Berdasarkan laporan tahunan 2021, PT FIF membukukan peningkatan laba bersih sebesar 65,8 persen, yaitu senilai Rp 2,47 triliun pada tahun 2021 dibanding periode yang sama pada tahun 2020 yang hanya mencapai Rp 1,49 triliun. Sementara itu, perbaikan kinerja ini juga tercermin dari pencapaian Non-Performing Financing (NPF) yang menjadi indikator sehatnya sebuah perusahaan pembiayaan.

 

BACA JUGA: Cara Investasi Reksadana di Bibit, Dapat Cashback Rp 25.000

 

Saat ini,  PT FIF mencatatkan NPF sebesar 0,9 persen pada tahun 2021, membaik dibandingkan tahun 2020 dengan persentase NPF sebesar 1,5 persen.
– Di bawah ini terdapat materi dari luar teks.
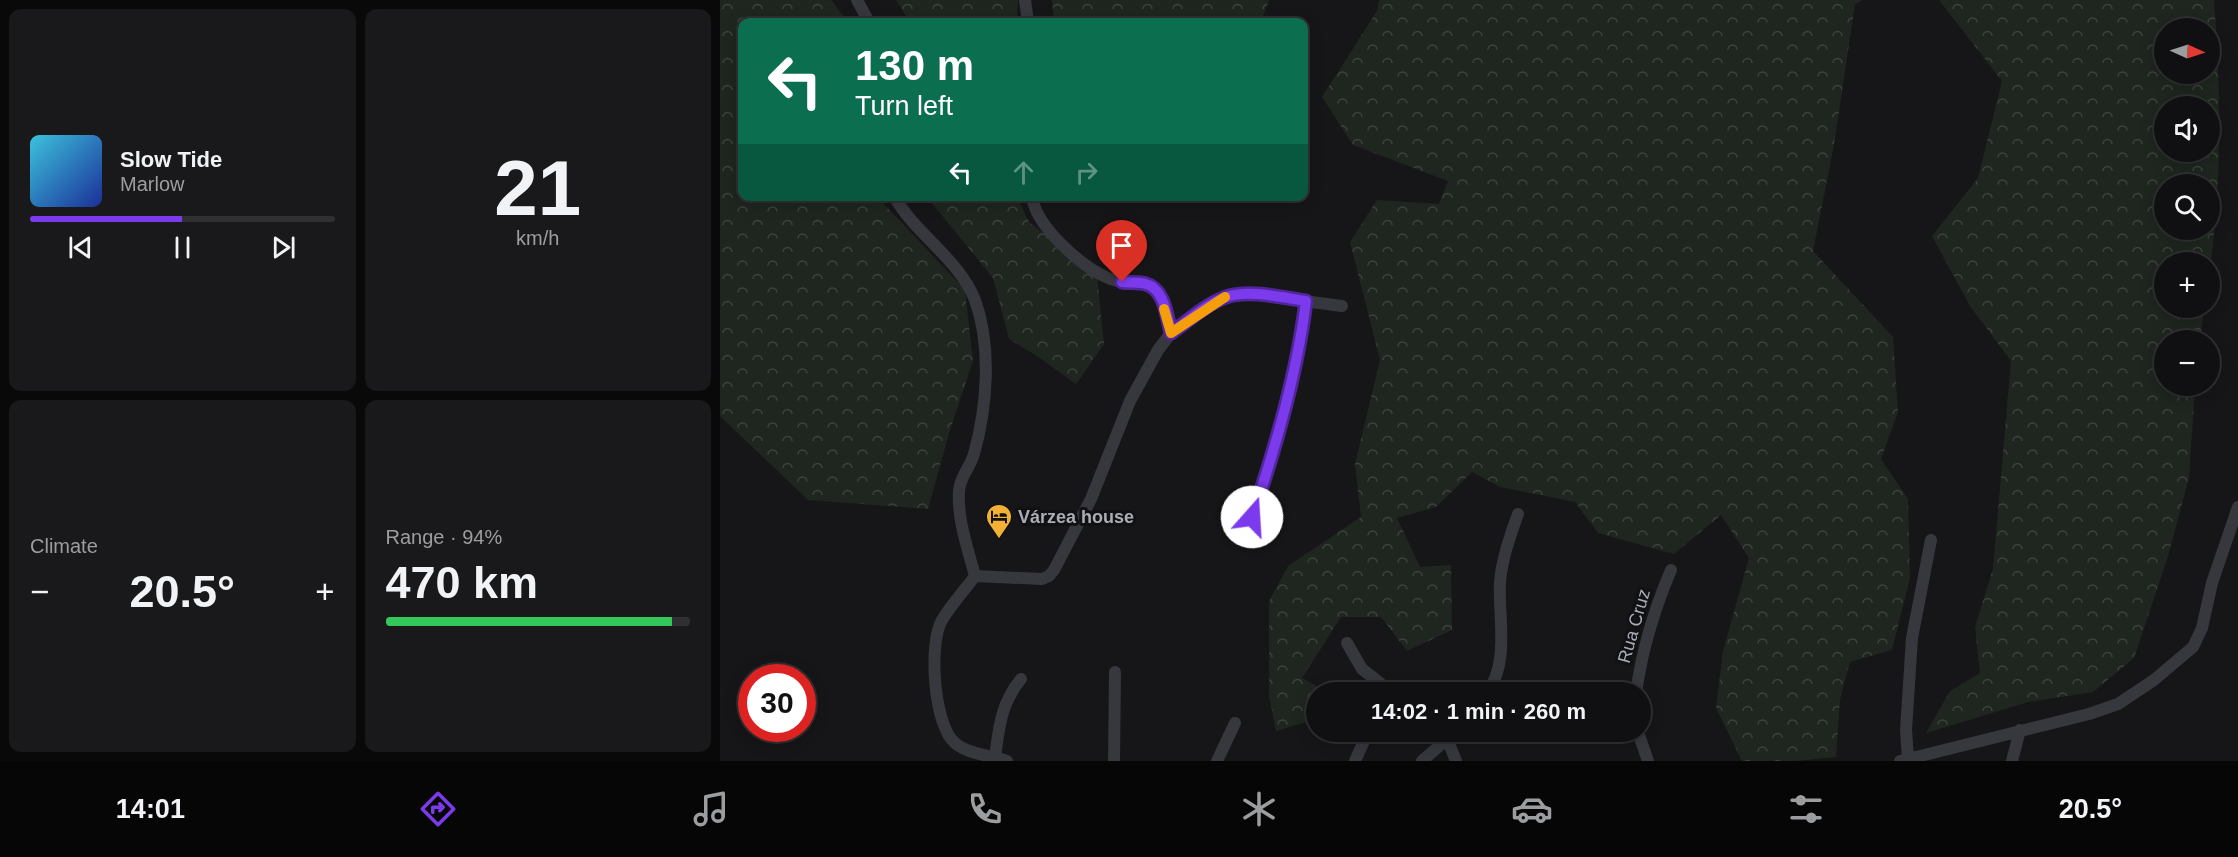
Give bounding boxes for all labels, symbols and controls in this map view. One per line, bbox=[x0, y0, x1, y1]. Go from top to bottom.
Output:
north arrow bbox=[2154, 18, 2220, 84]
map controls bbox=[2154, 18, 2220, 396]
icon: left bbox=[756, 42, 834, 120]
text: 130 m bbox=[855, 42, 974, 89]
text: Turn left bbox=[855, 91, 953, 121]
button: sound bbox=[2154, 96, 2220, 162]
text: 21 bbox=[494, 144, 581, 232]
text: Slow Tide bbox=[120, 147, 222, 172]
icon: left bbox=[944, 156, 977, 189]
icon: ahead bbox=[1007, 156, 1040, 189]
icon: right bbox=[1070, 156, 1103, 189]
text: Marlow bbox=[120, 173, 184, 195]
button: search bbox=[2154, 174, 2220, 240]
pin bbox=[1096, 220, 1147, 282]
text: km/h bbox=[516, 227, 559, 249]
icon: arrive bbox=[1105, 229, 1138, 262]
icon: previous bbox=[64, 231, 97, 264]
icon: pause bbox=[166, 231, 199, 264]
icon: next bbox=[267, 231, 300, 264]
button: + bbox=[2154, 252, 2220, 318]
button: − bbox=[2154, 330, 2220, 396]
position arrow bbox=[1220, 485, 1284, 549]
hotel icon: Várzea house bbox=[984, 502, 1014, 540]
place label: Várzea house bbox=[1018, 507, 1134, 527]
text: Range · 94% bbox=[386, 526, 502, 548]
text: Climate bbox=[30, 535, 98, 557]
text: 470 km bbox=[386, 557, 538, 608]
text: 20.5° bbox=[129, 566, 235, 617]
text: − bbox=[30, 573, 49, 610]
text: + bbox=[315, 573, 335, 610]
street label: Rua Cruz bbox=[1614, 587, 1654, 665]
speed limit sign: 30 bbox=[738, 664, 816, 742]
text: 14:02 · 1 min · 260 m bbox=[1371, 699, 1586, 724]
icon: directions bbox=[417, 788, 459, 830]
icon: music bbox=[690, 788, 732, 830]
icon: phone bbox=[964, 788, 1006, 830]
icon: climate bbox=[1238, 788, 1280, 830]
icon: car bbox=[1511, 788, 1553, 830]
icon: filters bbox=[1785, 788, 1827, 830]
text: 14:01 bbox=[116, 794, 185, 824]
text: 20.5° bbox=[2059, 794, 2122, 824]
NPF merupakan indikator utama kinerja sebuah perusahaan pembiayaan yang merepresentasikan jumlah kontrak dengan kredit macet atau bermasalah dibandingkan total seluruh kontrak.

Collection Remedial and Recovery Management Division Head FIFGROUP, Riadi Masdaya dalam diskusi bersama forum wartawan otomotif pekan lalu mengatakan, membaiknya kinerja PT FIF salah satunya didukung oleh proses pengelolaan kontrak dan penagihan yang sesuai dengan Regulasi yang berlaku baik dari peraturan pemerintah maupun Standard Operating Procedure (SOP) yang berlaku di perusahaan.

“Di sisi lain, PT FIF juga mengedepankan proses penyelesaian secara profesional dan juga terus melakukan perbaikan proses dengan memperkuat inovasi dan digitalisasi pada sistem yang ada,” jelas Riadi.

Di tengah jumlah customer yang terus meningkat setiap tahunnya, kata Riadi, proses dan sistem pengelolaan kontrak dan penagihan menjadi salah satu faktor kesuksesan lancarnya pelunasan kredit pada perusahaan pembiayaan. Riadi menjelaskan dalam operasionalnya, sebagai langkah mitigasi munculnya kredit macet atau bermasalah, treatment yang dilakukan oleh PT FIF terbagi menjadi 2 proses, yaitu penagihan dan remedial.

Perbedaan dari kedua proses tersebut adalah berdasarkan lamanya keterlambatan pembayaran angsuran yang dilakukan oleh customer. Lebih lanjut dia menjelaskan, untuk proses penagihan pada kontrak yang mengalami keterlambatan pada jangka waktu 30 hari paling lama, akan dilakukan proses reminder melalui telepon.

Jika proses reminder masih tidak mendapatkan respon dari customer, lanjut Riadi, PT FIF akan menugaskan karyawannya untuk melakukan kunjungan penagihan. Pada proses penagihan ini, ada 3 poin yang harus diperhatikan oleh customer, yaitu kepemilikan surat tugas, kepemilikan ID card, dan adanya surat somasi resmi dari PT FIF.

“Pada proses penagihan, setiap kunjungan yang dilakukan oleh karyawan akan disertakan surat somasi resmi untuk customer agar melakukan pembayaran,” kata Riadi.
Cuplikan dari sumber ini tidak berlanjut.